A differentiable function is said to have the Lipschitz continuous gradient property if the following holds true for some $L>0$: $$\|\nabla f(x) - \nabla f(y)\|\leq L\|x-y\|,\, \forall x,y \in \mathbb{R}^n$$
The above property immediately results in the following:
$$f(y) \leq f(x) + \langle \nabla f(x) , y-x \rangle + \frac{L}{2}\|y-x\|^2 \quad \forall x,y$$
Using the above property if we have $x_{k+1}=x_{k}-\gamma \nabla f(x_k) $ and $\gamma <2/L$ we get the following: $$ f(x_{k+1}) + \left(\frac{1}{\gamma}-\frac{L}{2}\right)\|x_{k+1}-x_{k}\|^2 \leq f(x_{k}) $$ Assuming that $f(x)$ is bounded bellow, the above means sequence of $\{f(x_k)\}_{ k \geq 0}$ is convergent.
Now define $x_{k+1}=x_{k}-\gamma g_k $ where $\mathbb{E}[g_k]=\nabla f(x_k)$.
Question: Can we show $\{\mathbb{E}[f(x_{k}) ]\}_{ k \geq 0}$ is convergent by finding a good $\gamma$ and assuming a condition like $\mathbb{E}[\|\nabla f(x_{k})-g_k\|^2] \leq \sigma^2$ or $\mathbb{E}[\|g_k\|^2] \leq \sigma^2$ for some $\sigma > 0$?
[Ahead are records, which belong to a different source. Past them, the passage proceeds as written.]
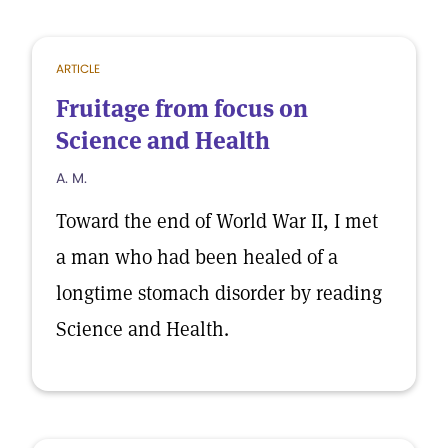
ARTICLE
Fruitage from focus on
Science and Health
A. M.
Toward the end of World War II, I met
a man who had been healed of a
longtime stomach disorder by reading
Science and Health.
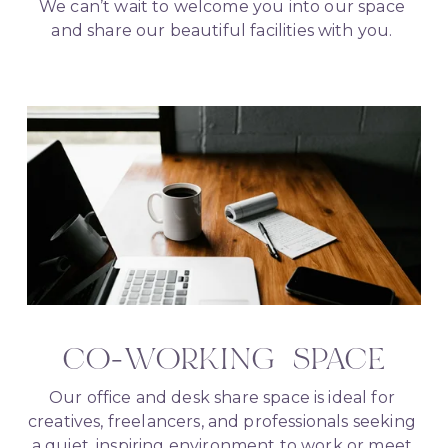
We can’t wait to welcome you into our space 
and share our beautiful facilities with you. 
CO-WORKING  SPACE
Our office and desk share space is ideal for 
creatives, freelancers, and professionals seeking 
a quiet, inspiring environment to work or meet 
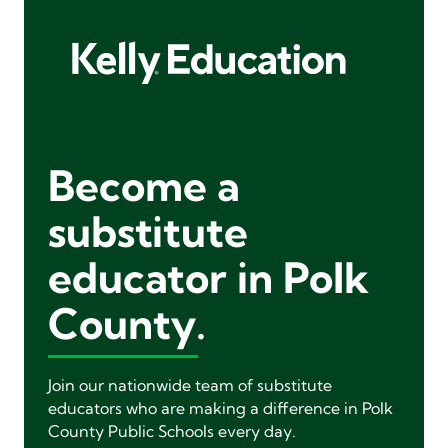
Become a
substitute
educator in Polk
County.
Join our nationwide team of substitute
educators who are making a difference in Polk
County Public Schools every day.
My try: I used $\mathbb{E}[\|\nabla f(x_{k})-g_k\|^2] \leq \sigma^2$ and varying step-length.
$$ \begin{split} f(x_{k+1}) &\leq f(x_k) + \langle \nabla f(x_k) , x_{k+1}-x_k \rangle + \frac{L}{2}\|x_{k+1}-x_k\|^2\\ f(x_{k+1}) &\leq f(x_k) - \gamma_k \langle \nabla f(x_k) , g_k \rangle + \frac{L\gamma_k^2}{2}\|g_k\|^2 \\ f(x_{k+1}) &\leq f(x_k) - \gamma_k \langle g_k , g_k \rangle + \gamma_k \langle g_k - \nabla f(x_k), g_k \rangle +\frac{L\gamma_k^2}{2}\|g_k\|^2 \end{split} $$ Let $\delta_k=g_k-\nabla f(x_k)$. Then $$ \begin{split} f(x_{k+1}) & \leq f(x_k) - \gamma_k \langle g_k , g_k \rangle + \gamma_k \langle \delta_k, g_k \rangle +\frac{L\gamma_k^2}{2}\|g_k\|^2\\ \bigg(\gamma_k - \frac{L\gamma_k^2}{2}\bigg)\|g_k\|^2 & \leq f(x_k) - f(x_{k+1}) + \gamma_k \langle \delta_k, g_k - \nabla f(x_k) \rangle + \gamma_k \langle \delta_k, \nabla f(x_k) \rangle\\ \bigg(\gamma_k - \frac{L\gamma_k^2}{2}\bigg)\|g_k\|^2 & \leq f(x_k) - f(x_{k+1}) + \gamma_k \| \delta_k\|^2 + \gamma_k \langle \delta_k, \nabla f(x_k) \rangle \end{split} $$ By taking the expectation with respect to $g_k$ we have:
$$ \begin{split} \bigg(\gamma_k - \frac{L\gamma_k^2}{2}\bigg)\mathbb{E}[\|g_k\|^2 ] & \leq \mathbb{E}[f(x_k)] - \mathbb{E}[f(x_{k+1})] + \gamma_k \mathbb{E}[\| \delta_k\|^2] + \mathbb{E}[\gamma_k \langle \delta_k, \nabla f(x_k) \rangle]\\ (\gamma_k - \frac{L\gamma_k^2}{2})\mathbb{E}[\|g_k\|^2 ] & \leq \mathbb{E}[f(x_k)] - \mathbb{E}[f(x_{k+1})] + \gamma_k \sigma^2 \end{split} $$
Summing over $k$:
$$ \sum_{k=1}^N\bigg(\gamma_k - \frac{L\gamma_k^2}{2}\bigg)\mathbb{E}[\|g_k\|^2 ] \leq \mathbb{E}[f(x_1)] - \mathbb{E}[f(x_{N+1})] + \gamma_k N\sigma^2 $$
Is there any way to show that on average 2-norm of the stochastic gradient, that is, $\mathbb{E}[\|g_k\|^2 ]$, decreases?